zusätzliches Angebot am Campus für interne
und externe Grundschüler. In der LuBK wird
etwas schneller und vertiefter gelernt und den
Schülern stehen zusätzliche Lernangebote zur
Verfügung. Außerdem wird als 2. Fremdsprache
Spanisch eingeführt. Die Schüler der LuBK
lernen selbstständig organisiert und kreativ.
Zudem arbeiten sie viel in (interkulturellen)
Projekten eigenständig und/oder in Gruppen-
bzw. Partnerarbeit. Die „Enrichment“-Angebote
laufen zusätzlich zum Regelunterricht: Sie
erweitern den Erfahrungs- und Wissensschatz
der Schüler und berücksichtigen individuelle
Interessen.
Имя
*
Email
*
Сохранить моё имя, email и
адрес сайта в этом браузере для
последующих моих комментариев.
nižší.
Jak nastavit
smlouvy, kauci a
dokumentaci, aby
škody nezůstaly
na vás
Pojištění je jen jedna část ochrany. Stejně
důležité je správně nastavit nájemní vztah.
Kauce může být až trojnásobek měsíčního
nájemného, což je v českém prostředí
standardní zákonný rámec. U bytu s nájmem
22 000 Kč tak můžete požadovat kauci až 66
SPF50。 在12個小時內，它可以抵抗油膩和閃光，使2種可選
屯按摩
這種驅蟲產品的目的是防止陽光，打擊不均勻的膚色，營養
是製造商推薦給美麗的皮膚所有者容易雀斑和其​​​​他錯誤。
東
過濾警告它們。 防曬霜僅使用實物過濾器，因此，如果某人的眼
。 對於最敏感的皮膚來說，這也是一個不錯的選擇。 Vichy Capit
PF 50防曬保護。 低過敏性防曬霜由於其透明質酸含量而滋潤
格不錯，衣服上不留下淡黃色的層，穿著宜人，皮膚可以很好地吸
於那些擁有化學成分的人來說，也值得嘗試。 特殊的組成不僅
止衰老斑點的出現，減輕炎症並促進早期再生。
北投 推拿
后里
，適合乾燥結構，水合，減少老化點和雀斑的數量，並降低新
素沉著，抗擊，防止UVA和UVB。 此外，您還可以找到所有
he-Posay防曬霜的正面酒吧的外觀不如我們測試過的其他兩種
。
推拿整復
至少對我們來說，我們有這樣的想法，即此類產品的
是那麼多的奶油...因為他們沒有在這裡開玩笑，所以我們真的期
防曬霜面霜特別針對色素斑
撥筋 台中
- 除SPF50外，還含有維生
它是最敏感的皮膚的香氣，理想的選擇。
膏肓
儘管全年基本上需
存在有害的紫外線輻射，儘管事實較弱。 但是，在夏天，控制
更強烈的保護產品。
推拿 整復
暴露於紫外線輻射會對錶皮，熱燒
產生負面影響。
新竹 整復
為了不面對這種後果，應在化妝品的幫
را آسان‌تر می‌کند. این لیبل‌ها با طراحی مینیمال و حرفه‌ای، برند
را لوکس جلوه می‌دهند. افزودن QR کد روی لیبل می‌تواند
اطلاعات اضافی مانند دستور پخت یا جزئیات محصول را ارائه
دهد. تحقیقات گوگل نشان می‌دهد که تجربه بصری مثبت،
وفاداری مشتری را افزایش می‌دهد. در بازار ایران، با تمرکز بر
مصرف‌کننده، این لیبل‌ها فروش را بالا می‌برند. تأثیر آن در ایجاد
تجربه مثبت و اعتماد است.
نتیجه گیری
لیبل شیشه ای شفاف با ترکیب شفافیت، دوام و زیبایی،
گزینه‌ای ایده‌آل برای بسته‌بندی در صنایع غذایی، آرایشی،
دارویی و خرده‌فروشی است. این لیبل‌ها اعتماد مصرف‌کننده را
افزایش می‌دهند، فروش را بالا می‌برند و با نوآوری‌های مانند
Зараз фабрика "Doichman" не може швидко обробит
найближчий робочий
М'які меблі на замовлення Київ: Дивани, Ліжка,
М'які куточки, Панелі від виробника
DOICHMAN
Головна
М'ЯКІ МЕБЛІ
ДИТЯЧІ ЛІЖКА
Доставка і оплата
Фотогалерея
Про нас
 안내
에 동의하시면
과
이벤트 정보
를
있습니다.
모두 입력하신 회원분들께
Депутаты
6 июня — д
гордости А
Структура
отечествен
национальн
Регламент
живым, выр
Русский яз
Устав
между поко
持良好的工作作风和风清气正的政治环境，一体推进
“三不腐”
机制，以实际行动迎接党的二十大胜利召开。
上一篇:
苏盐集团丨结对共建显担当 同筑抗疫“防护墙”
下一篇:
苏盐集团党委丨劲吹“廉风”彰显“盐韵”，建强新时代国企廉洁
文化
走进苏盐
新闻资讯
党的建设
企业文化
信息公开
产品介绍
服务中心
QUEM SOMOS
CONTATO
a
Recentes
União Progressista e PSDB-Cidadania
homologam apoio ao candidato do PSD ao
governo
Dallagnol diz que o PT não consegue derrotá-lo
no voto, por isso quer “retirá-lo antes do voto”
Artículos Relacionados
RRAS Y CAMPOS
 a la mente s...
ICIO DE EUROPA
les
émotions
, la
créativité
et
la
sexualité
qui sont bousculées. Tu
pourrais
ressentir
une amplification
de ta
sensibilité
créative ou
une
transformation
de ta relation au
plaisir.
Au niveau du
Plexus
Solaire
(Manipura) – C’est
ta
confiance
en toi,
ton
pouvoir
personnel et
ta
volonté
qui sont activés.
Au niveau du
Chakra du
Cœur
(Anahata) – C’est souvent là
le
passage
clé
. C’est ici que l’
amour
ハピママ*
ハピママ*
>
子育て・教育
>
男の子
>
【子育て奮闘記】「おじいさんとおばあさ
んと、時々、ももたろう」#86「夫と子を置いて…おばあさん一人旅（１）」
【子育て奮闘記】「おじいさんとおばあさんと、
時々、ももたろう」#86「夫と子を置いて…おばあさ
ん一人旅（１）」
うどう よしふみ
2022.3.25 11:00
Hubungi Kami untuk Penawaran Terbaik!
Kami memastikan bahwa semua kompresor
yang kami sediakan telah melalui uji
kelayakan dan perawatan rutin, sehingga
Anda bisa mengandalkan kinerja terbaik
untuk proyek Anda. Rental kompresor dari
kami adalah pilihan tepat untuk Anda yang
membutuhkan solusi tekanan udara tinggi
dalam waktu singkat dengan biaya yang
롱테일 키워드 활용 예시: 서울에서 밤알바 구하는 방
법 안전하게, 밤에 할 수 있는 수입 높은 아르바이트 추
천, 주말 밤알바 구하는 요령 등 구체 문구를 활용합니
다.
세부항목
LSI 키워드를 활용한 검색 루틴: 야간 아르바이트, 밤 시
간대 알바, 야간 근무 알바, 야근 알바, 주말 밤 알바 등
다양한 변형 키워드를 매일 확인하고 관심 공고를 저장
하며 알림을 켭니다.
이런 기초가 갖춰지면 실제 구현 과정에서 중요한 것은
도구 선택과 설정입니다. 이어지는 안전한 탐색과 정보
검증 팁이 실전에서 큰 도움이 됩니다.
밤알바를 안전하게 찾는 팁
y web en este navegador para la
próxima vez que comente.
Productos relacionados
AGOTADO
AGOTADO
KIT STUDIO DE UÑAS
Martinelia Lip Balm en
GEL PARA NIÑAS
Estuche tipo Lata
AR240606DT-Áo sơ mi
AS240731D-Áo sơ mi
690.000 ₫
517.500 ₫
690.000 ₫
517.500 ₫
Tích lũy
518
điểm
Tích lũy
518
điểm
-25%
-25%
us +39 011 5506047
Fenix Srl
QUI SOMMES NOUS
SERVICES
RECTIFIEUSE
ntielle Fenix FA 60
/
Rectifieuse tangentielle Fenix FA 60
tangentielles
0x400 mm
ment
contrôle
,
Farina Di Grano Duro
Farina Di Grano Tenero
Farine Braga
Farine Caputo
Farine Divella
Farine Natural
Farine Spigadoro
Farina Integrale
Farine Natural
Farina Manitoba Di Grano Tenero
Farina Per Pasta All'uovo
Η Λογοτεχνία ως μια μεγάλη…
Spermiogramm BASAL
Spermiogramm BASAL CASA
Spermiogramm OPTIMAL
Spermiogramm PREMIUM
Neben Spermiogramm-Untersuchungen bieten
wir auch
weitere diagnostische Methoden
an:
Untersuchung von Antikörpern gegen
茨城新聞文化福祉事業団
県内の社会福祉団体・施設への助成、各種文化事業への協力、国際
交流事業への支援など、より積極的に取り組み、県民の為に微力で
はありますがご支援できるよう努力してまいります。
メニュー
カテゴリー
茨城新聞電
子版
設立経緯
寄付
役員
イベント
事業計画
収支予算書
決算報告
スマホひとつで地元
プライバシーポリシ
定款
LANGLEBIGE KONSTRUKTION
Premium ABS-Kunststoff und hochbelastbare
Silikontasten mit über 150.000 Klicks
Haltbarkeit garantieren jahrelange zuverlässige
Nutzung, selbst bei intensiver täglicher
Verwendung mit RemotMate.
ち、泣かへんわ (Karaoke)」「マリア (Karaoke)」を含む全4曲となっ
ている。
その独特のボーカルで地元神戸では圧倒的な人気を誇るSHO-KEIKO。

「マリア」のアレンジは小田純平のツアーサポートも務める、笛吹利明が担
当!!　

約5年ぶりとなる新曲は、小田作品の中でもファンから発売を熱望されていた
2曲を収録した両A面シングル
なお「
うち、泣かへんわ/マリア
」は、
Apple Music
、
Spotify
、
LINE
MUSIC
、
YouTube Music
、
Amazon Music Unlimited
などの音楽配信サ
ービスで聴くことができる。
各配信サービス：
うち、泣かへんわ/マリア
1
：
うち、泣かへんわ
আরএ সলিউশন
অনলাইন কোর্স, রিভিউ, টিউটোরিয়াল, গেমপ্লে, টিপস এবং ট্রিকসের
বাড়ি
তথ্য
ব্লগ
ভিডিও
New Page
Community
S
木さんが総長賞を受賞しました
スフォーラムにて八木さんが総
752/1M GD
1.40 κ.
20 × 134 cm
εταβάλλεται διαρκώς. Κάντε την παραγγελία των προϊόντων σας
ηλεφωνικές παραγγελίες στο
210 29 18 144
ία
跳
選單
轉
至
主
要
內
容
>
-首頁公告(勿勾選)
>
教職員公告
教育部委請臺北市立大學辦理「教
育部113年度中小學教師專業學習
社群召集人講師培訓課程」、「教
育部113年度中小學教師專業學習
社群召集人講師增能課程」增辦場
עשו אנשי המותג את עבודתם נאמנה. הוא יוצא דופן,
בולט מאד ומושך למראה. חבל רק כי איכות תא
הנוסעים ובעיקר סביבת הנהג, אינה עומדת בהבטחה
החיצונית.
=-=-=
_What you need to do:_ Reproduce, character for character, the stretch of the material from the line containing "約5年ぶりとなる新曲は、小田作品の中でもファンから発売を熱望されていた" through the line containing "בולט מאד ומושך למראה. חבל רק כי איכות תא", both of those lines included.

_Response:_
約5年ぶりとなる新曲は、小田作品の中でもファンから発売を熱望されていた
2曲を収録した両A面シングル
なお「
うち、泣かへんわ/マリア
」は、
Apple Music
、
Spotify
、
LINE
MUSIC
、
YouTube Music
、
Amazon Music Unlimited
などの音楽配信サ
ービスで聴くことができる。
各配信サービス：
うち、泣かへんわ/マリア
1
：
うち、泣かへんわ
আরএ সলিউশন
অনলাইন কোর্স, রিভিউ, টিউটোরিয়াল, গেমপ্লে, টিপস এবং ট্রিকসের
বাড়ি
তথ্য
ব্লগ
ভিডিও
New Page
Community
S
木さんが総長賞を受賞しました
スフォーラムにて八木さんが総
752/1M GD
1.40 κ.
20 × 134 cm
εταβάλλεται διαρκώς. Κάντε την παραγγελία των προϊόντων σας
ηλεφωνικές παραγγελίες στο
210 29 18 144
ία
跳
選單
轉
至
主
要
內
容
>
-首頁公告(勿勾選)
>
教職員公告
教育部委請臺北市立大學辦理「教
育部113年度中小學教師專業學習
社群召集人講師培訓課程」、「教
育部113年度中小學教師專業學習
社群召集人講師增能課程」增辦場
עשו אנשי המותג את עבודתם נאמנה. הוא יוצא דופן,
בולט מאד ומושך למראה. חבל רק כי איכות תא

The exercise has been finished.